Но и до опубликования августовского указа в украинской прессе можно было прочесть такие сообщения: “Недремлющее око ГТУ обнаружило и приговорило к суду фашистского саботажника, который прятал хлеб в яме под стогом клевера” 3. После же указа мы видим, как постоянно возрастает степень применения закона, его суровость и сфера приложения. За один только месяц в харьковском городском суде было вынесено 1500 смертных приговоров.

Украинская пресса постоянно помещала статьи о смертной казни “кулакам”, которые “систематически похищают зерно”. В Харьковской области в пяти судах слушалось 50 таких дел, и в Одесской области происходило нечто подобное: в прессе подробно описывались три случая кражи снопов пшеницы; одна супружеская пара была приговорена к расстрелу просто за абстрактное, не расшифрованное “хищение”. В селе Копань Днепропетровской области банда кулаков и подкулачников просверлила дырку в полу амбара и похитила много пшеницы: два человека были расстреляны, остальных приговорили к заключению. В селе Вербки той же области перед судом предстали председатель сельсовета и его заместитель, а также председатели двух колхозов с группой из восьми кулаков.
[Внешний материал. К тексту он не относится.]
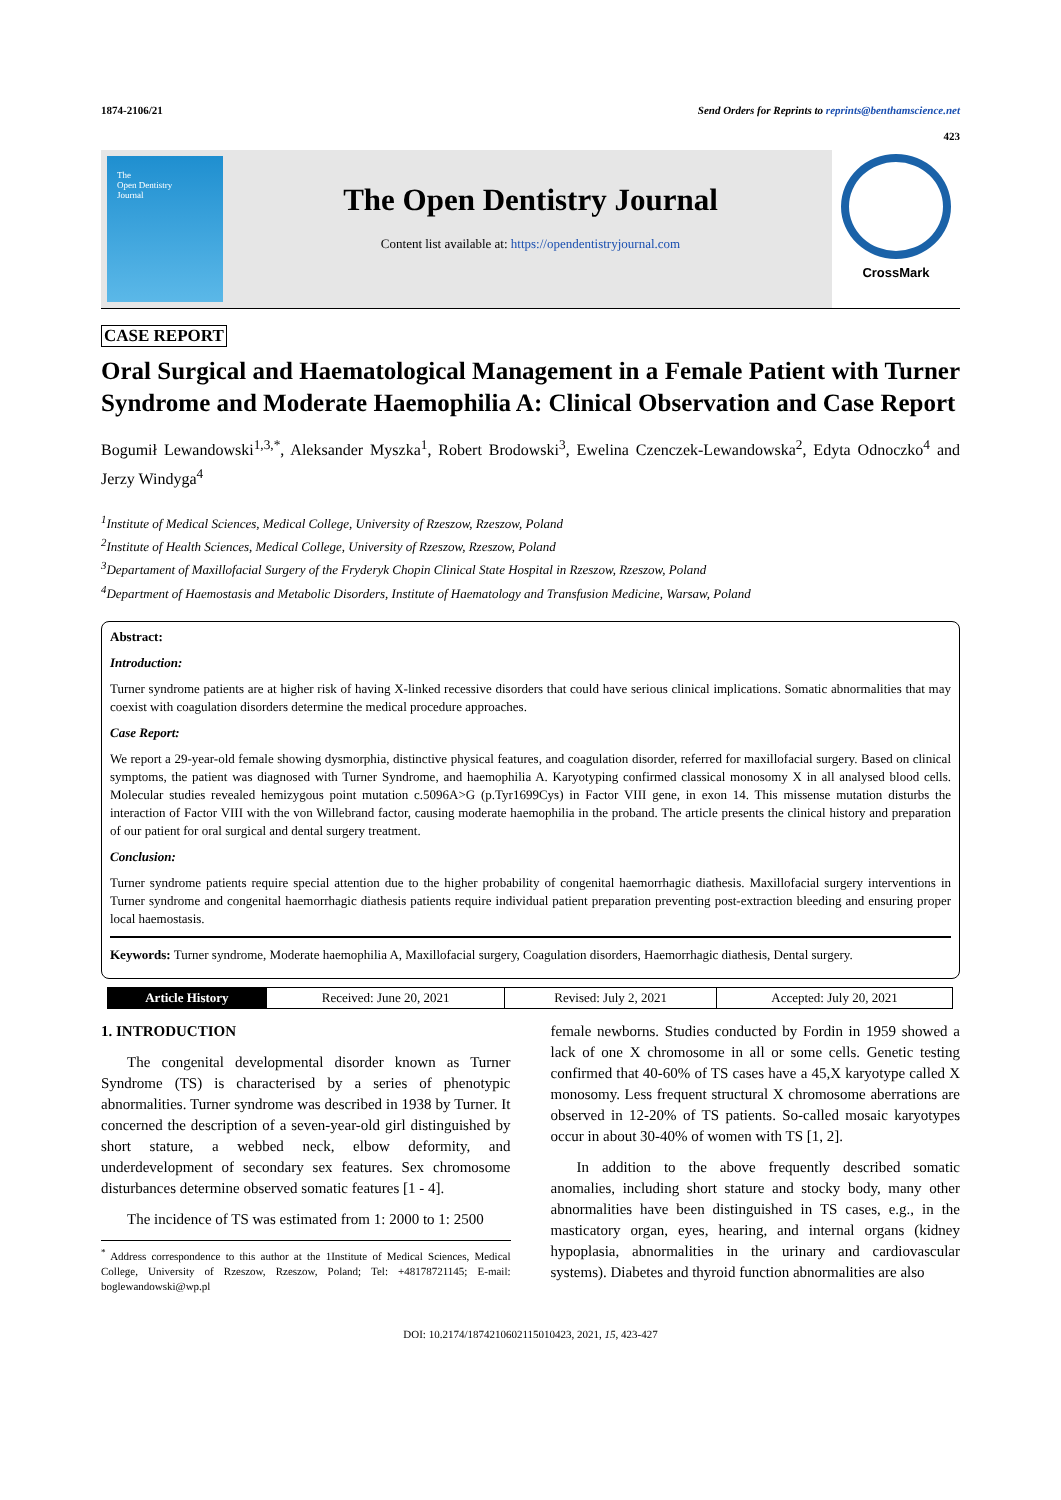1874-2106/21 Send Orders for Reprints to reprints@benthamscience.net
423
The
Open Dentistry
Journal
The Open Dentistry Journal
Content list available at: https://opendentistryjournal.com
CrossMark
CASE REPORT
Oral Surgical and Haematological Management in a Female Patient with Turner Syndrome and Moderate Haemophilia A: Clinical Observation and Case Report
Bogumił Lewandowski<sup>1,3,*</sup>, Aleksander Myszka<sup>1</sup>, Robert Brodowski<sup>3</sup>, Ewelina Czenczek-Lewandowska<sup>2</sup>, Edyta Odnoczko<sup>4</sup> and Jerzy Windyga<sup>4</sup>
<sup>1</sup> Institute of Medical Sciences, Medical College, University of Rzeszow, Rzeszow, Poland
<sup>2</sup> Institute of Health Sciences, Medical College, University of Rzeszow, Rzeszow, Poland
<sup>3</sup> Departament of Maxillofacial Surgery of the Fryderyk Chopin Clinical State Hospital in Rzeszow, Rzeszow, Poland
<sup>4</sup> Department of Haemostasis and Metabolic Disorders, Institute of Haematology and Transfusion Medicine, Warsaw, Poland
Abstract:
Introduction:
Turner syndrome patients are at higher risk of having X-linked recessive disorders that could have serious clinical implications. Somatic abnormalities that may coexist with coagulation disorders determine the medical procedure approaches.
Case Report:
We report a 29-year-old female showing dysmorphia, distinctive physical features, and coagulation disorder, referred for maxillofacial surgery. Based on clinical symptoms, the patient was diagnosed with Turner Syndrome, and haemophilia A. Karyotyping confirmed classical monosomy X in all analysed blood cells. Molecular studies revealed hemizygous point mutation c.5096A>G (p.Tyr1699Cys) in Factor VIII gene, in exon 14. This missense mutation disturbs the interaction of Factor VIII with the von Willebrand factor, causing moderate haemophilia in the proband. The article presents the clinical history and preparation of our patient for oral surgical and dental surgery treatment.
Conclusion:
Turner syndrome patients require special attention due to the higher probability of congenital haemorrhagic diathesis. Maxillofacial surgery interventions in Turner syndrome and congenital haemorrhagic diathesis patients require individual patient preparation preventing post-extraction bleeding and ensuring proper local haemostasis.
Keywords: Turner syndrome, Moderate haemophilia A, Maxillofacial surgery, Coagulation disorders, Haemorrhagic diathesis, Dental surgery.
| Article History | Received: June 20, 2021 | Revised: July 2, 2021 | Accepted: July 20, 2021 |
1. INTRODUCTION
The congenital developmental disorder known as Turner Syndrome (TS) is characterised by a series of phenotypic abnormalities. Turner syndrome was described in 1938 by Turner. It concerned the description of a seven-year-old girl distinguished by short stature, a webbed neck, elbow deformity, and underdevelopment of secondary sex features. Sex chromosome disturbances determine observed somatic features [1 - 4].
The incidence of TS was estimated from 1: 2000 to 1: 2500
<sup>*</sup> Address correspondence to this author at the 1Institute of Medical Sciences, Medical College, University of Rzeszow, Rzeszow, Poland; Tel: +48178721145; E-mail: boglewandowski@wp.pl
female newborns. Studies conducted by Fordin in 1959 showed a lack of one X chromosome in all or some cells. Genetic testing confirmed that 40-60% of TS cases have a 45,X karyotype called X monosomy. Less frequent structural X chromosome aberrations are observed in 12-20% of TS patients. So-called mosaic karyotypes occur in about 30-40% of women with TS [1, 2].
In addition to the above frequently described somatic anomalies, including short stature and stocky body, many other abnormalities have been distinguished in TS cases, e.g., in the masticatory organ, eyes, hearing, and internal organs (kidney hypoplasia, abnormalities in the urinary and cardiovascular systems). Diabetes and thyroid function abnormalities are also
DOI: 10.2174/1874210602115010423, 2021, 15, 423-427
К расстрелу приговорили только трех кулаков 4. В селе Новосельское (Житомирская область) один крестьянин был расстрелян за то, что у него обнаружили 25 фунтов пшеницы, собранной на полях его десятилетней дочерью.
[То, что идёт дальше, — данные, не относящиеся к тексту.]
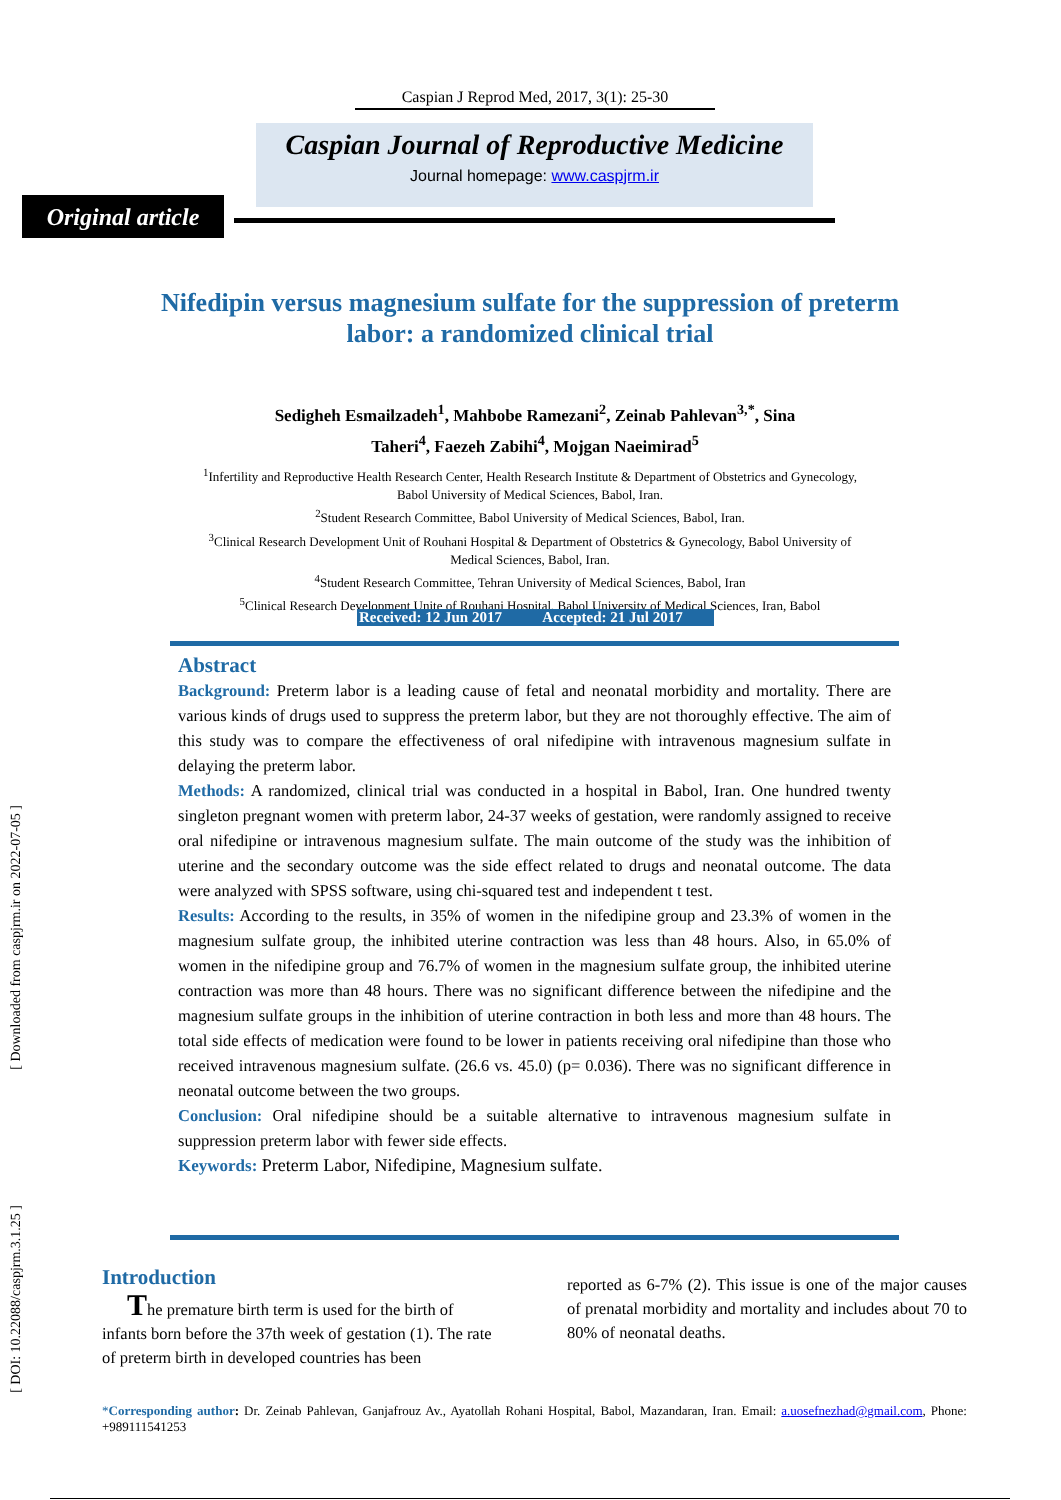[ Downloaded from caspjrm.ir on 2022-07-05 ]
[ DOI: 10.22088/caspjrm.3.1.25 ]
Caspian J Reprod Med, 2017, 3(1): 25-30
Caspian Journal of Reproductive Medicine
Journal homepage: www.caspjrm.ir
Original article
Nifedipin versus magnesium sulfate for the suppression of preterm labor: a randomized clinical trial
Sedigheh Esmailzadeh<sup>1</sup>, Mahbobe Ramezani<sup>2</sup>, Zeinab Pahlevan<sup>3,*</sup>, Sina Taheri<sup>4</sup>, Faezeh Zabihi<sup>4</sup>, Mojgan Naeimirad<sup>5</sup>
<sup>1</sup> Infertility and Reproductive Health Research Center, Health Research Institute & Department of Obstetrics and Gynecology, Babol University of Medical Sciences, Babol, Iran.
<sup>2</sup> Student Research Committee, Babol University of Medical Sciences, Babol, Iran.
<sup>3</sup> Clinical Research Development Unit of Rouhani Hospital & Department of Obstetrics & Gynecology, Babol University of Medical Sciences, Babol, Iran.
<sup>4</sup> Student Research Committee, Tehran University of Medical Sciences, Babol, Iran
<sup>5</sup> Clinical Research Development Unite of Rouhani Hospital, Babol University of Medical Sciences, Iran, Babol
Received: 12 Jun 2017 Accepted: 21 Jul 2017
Abstract
Background: Preterm labor is a leading cause of fetal and neonatal morbidity and mortality. There are various kinds of drugs used to suppress the preterm labor, but they are not thoroughly effective. The aim of this study was to compare the effectiveness of oral nifedipine with intravenous magnesium sulfate in delaying the preterm labor.
Methods: A randomized, clinical trial was conducted in a hospital in Babol, Iran. One hundred twenty singleton pregnant women with preterm labor, 24-37 weeks of gestation, were randomly assigned to receive oral nifedipine or intravenous magnesium sulfate. The main outcome of the study was the inhibition of uterine and the secondary outcome was the side effect related to drugs and neonatal outcome. The data were analyzed with SPSS software, using chi-squared test and independent t test.
Results: According to the results, in 35% of women in the nifedipine group and 23.3% of women in the magnesium sulfate group, the inhibited uterine contraction was less than 48 hours. Also, in 65.0% of women in the nifedipine group and 76.7% of women in the magnesium sulfate group, the inhibited uterine contraction was more than 48 hours. There was no significant difference between the nifedipine and the magnesium sulfate groups in the inhibition of uterine contraction in both less and more than 48 hours. The total side effects of medication were found to be lower in patients receiving oral nifedipine than those who received intravenous magnesium sulfate. (26.6 vs. 45.0) (p= 0.036). There was no significant difference in neonatal outcome between the two groups.
Conclusion: Oral nifedipine should be a suitable alternative to intravenous magnesium sulfate in suppression preterm labor with fewer side effects.
Keywords: Preterm Labor, Nifedipine, Magnesium sulfate.
Introduction
The premature birth term is used for the birth of infants born before the 37th week of gestation (1). The rate of preterm birth in developed countries has been
reported as 6-7% (2). This issue is one of the major causes of prenatal morbidity and mortality and includes about 70 to 80% of neonatal deaths.
*Corresponding author: Dr. Zeinab Pahlevan, Ganjafrouz Av., Ayatollah Rohani Hospital, Babol, Mazandaran, Iran. Email: a.uosefnezhad@gmail.com, Phone: +989111541253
К десяти годам заключения приговаривали за “кражу” картофеля. Женщину приговорили к десяти годам тюрьмы за то, что она срезала сто початков зреющей кукурузы со своей же собственной делянки: за две недели до этого ее муж умер от голода. За такое же преступление к десяти годам приговорили отца четырех детей. Другую женщину приговорили к десяти годам тюрьмы за то, что она собрала десять луковиц на колхозной земле. Советский ученый Н. Немаков упоминает случай приговора к десяти годам принудительных работ без права на помилование и с конфискацией всего имущества за сбор 70 фунтов колосьев пшеницы.Теперь бригады производили официальные обыски каждые две недели. Забирали уже и картофель, и горох, и свеклу. Если кто-то не выглядел голодающим, это вызывало подозрение. В таких случаях активисты проводили обыск особенно тщательно. Однажды активист после такого обыска в хате крестьянина, который чудом не опух от голода, в конце концов, нашел-таки мешок муки, смешанной с корой и листьями, и высыпал муку в деревенский пруд.
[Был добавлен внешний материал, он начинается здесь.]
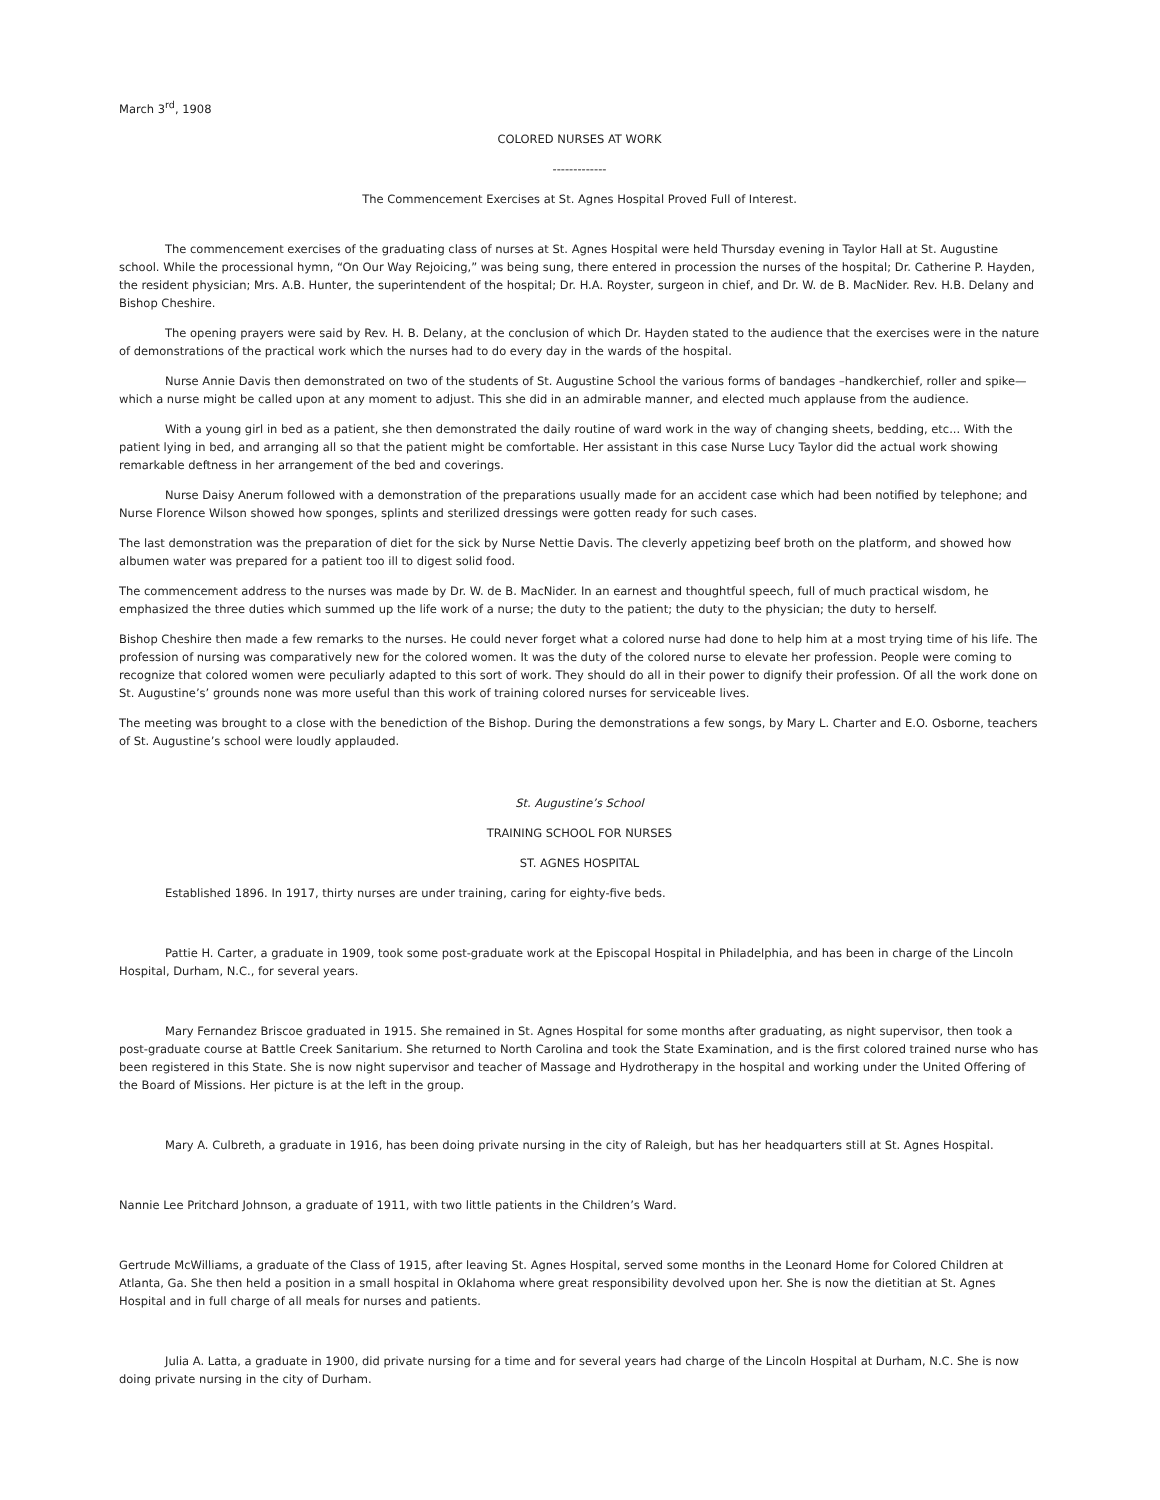March 3<sup>rd</sup>, 1908
COLORED NURSES AT WORK
-------------
The Commencement Exercises at St. Agnes Hospital Proved Full of Interest.
The commencement exercises of the graduating class of nurses at St. Agnes Hospital were held Thursday evening in Taylor Hall at St. Augustine school. While the processional hymn, “On Our Way Rejoicing,” was being sung, there entered in procession the nurses of the hospital; Dr. Catherine P. Hayden, the resident physician; Mrs. A.B. Hunter, the superintendent of the hospital; Dr. H.A. Royster, surgeon in chief, and Dr. W. de B. MacNider. Rev. H.B. Delany and Bishop Cheshire.
The opening prayers were said by Rev. H. B. Delany, at the conclusion of which Dr. Hayden stated to the audience that the exercises were in the nature of demonstrations of the practical work which the nurses had to do every day in the wards of the hospital.
Nurse Annie Davis then demonstrated on two of the students of St. Augustine School the various forms of bandages –handkerchief, roller and spike—which a nurse might be called upon at any moment to adjust. This she did in an admirable manner, and elected much applause from the audience.
With a young girl in bed as a patient, she then demonstrated the daily routine of ward work in the way of changing sheets, bedding, etc... With the patient lying in bed, and arranging all so that the patient might be comfortable. Her assistant in this case Nurse Lucy Taylor did the actual work showing remarkable deftness in her arrangement of the bed and coverings.
Nurse Daisy Anerum followed with a demonstration of the preparations usually made for an accident case which had been notified by telephone; and Nurse Florence Wilson showed how sponges, splints and sterilized dressings were gotten ready for such cases.
The last demonstration was the preparation of diet for the sick by Nurse Nettie Davis. The cleverly appetizing beef broth on the platform, and showed how albumen water was prepared for a patient too ill to digest solid food.
The commencement address to the nurses was made by Dr. W. de B. MacNider. In an earnest and thoughtful speech, full of much practical wisdom, he emphasized the three duties which summed up the life work of a nurse; the duty to the patient; the duty to the physician; the duty to herself.
Bishop Cheshire then made a few remarks to the nurses. He could never forget what a colored nurse had done to help him at a most trying time of his life. The profession of nursing was comparatively new for the colored women. It was the duty of the colored nurse to elevate her profession. People were coming to recognize that colored women were peculiarly adapted to this sort of work. They should do all in their power to dignify their profession. Of all the work done on St. Augustine’s’ grounds none was more useful than this work of training colored nurses for serviceable lives.
The meeting was brought to a close with the benediction of the Bishop. During the demonstrations a few songs, by Mary L. Charter and E.O. Osborne, teachers of St. Augustine’s school were loudly applauded.
St. Augustine’s School
TRAINING SCHOOL FOR NURSES
ST. AGNES HOSPITAL
Established 1896. In 1917, thirty nurses are under training, caring for eighty-five beds.
Pattie H. Carter, a graduate in 1909, took some post-graduate work at the Episcopal Hospital in Philadelphia, and has been in charge of the Lincoln Hospital, Durham, N.C., for several years.
Mary Fernandez Briscoe graduated in 1915. She remained in St. Agnes Hospital for some months after graduating, as night supervisor, then took a post-graduate course at Battle Creek Sanitarium. She returned to North Carolina and took the State Examination, and is the first colored trained nurse who has been registered in this State. She is now night supervisor and teacher of Massage and Hydrotherapy in the hospital and working under the United Offering of the Board of Missions. Her picture is at the left in the group.
Mary A. Culbreth, a graduate in 1916, has been doing private nursing in the city of Raleigh, but has her headquarters still at St. Agnes Hospital.
Nannie Lee Pritchard Johnson, a graduate of 1911, with two little patients in the Children’s Ward.
Gertrude McWilliams, a graduate of the Class of 1915, after leaving St. Agnes Hospital, served some months in the Leonard Home for Colored Children at Atlanta, Ga. She then held a position in a small hospital in Oklahoma where great responsibility devolved upon her. She is now the dietitian at St. Agnes Hospital and in full charge of all meals for nurses and patients.
Julia A. Latta, a graduate in 1900, did private nursing for a time and for several years had charge of the Lincoln Hospital at Durham, N.C. She is now doing private nursing in the city of Durham.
Существуют свидетельства, как наиболее безжалостные члены бригад настаивали на том, чтобы умирающих свозили на кладбище вместе с трупами, чтобы сократить число ездок. В течение нескольких дней дети и старики лежали живыми в общих могилах. Председатель сельсовета в Германовке Киевской области увидел в общей могиле труп крестьянина-единоличника и приказал выбросить его из могилы. Прошла неделя, пока председатель позволил захоронить его. Методы террора и унижения были повсеместными — это явствует из письма Михаила Шолохова Сталину от 16 апреля 1933 года. Шолохов сообщал своему адресату о дикой жестокости на Дону:

“Примеры эти можно бесконечно умножить. Это — не отдельные случаи перегибов, это — узаконенный в районном масштабе “метод” проведения хлебозаготовок. Об этих фактах я либо слышал от коммунистов, либо от самих колхозников, которые испытали все эти “методы” на себе и после приходили ко мне с просьбами “прописать про это в газету”.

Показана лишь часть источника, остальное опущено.